----- Supplied entries -----
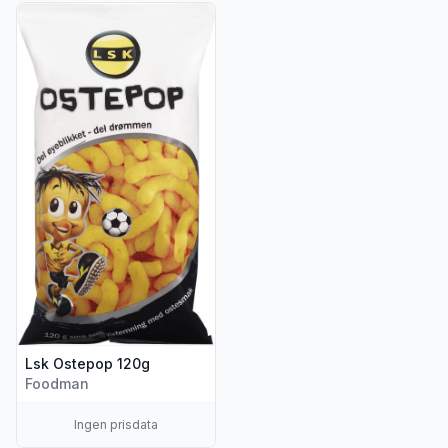
Vis flere detaljer for produktet "Lsk Ostepop 120g"
Lsk Ostepop 120g
Foodman
Ingen prisdata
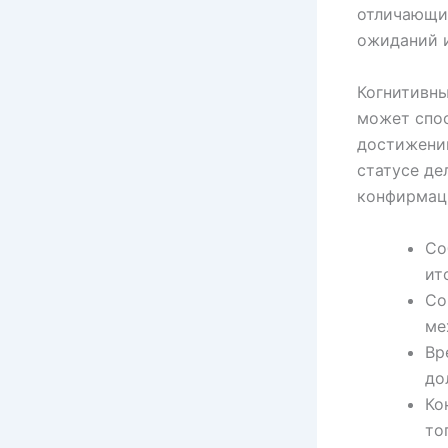
отличающих
ожиданий 
Когнитивны
может спо
достижений
статусе де
конфирмац
Со
ит
Со
ме
Вр
до
Ко
то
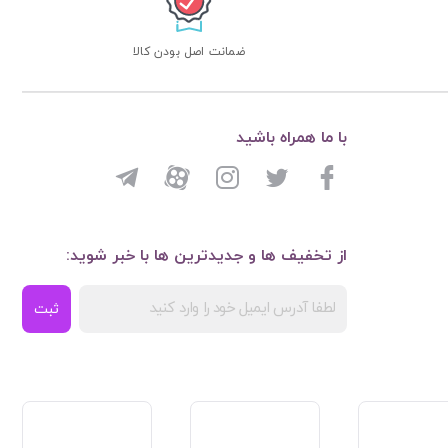
ضمانت اصل بودن کالا
با ما همراه باشید
از تخفیف ها و جدیدترین ها با خبر شوید:
ثبت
-----
All lines holding the word "Ostepop" must be copied from the data.

Reply:
Vis flere detaljer for produktet "Lsk Ostepop 120g"
Lsk Ostepop 120g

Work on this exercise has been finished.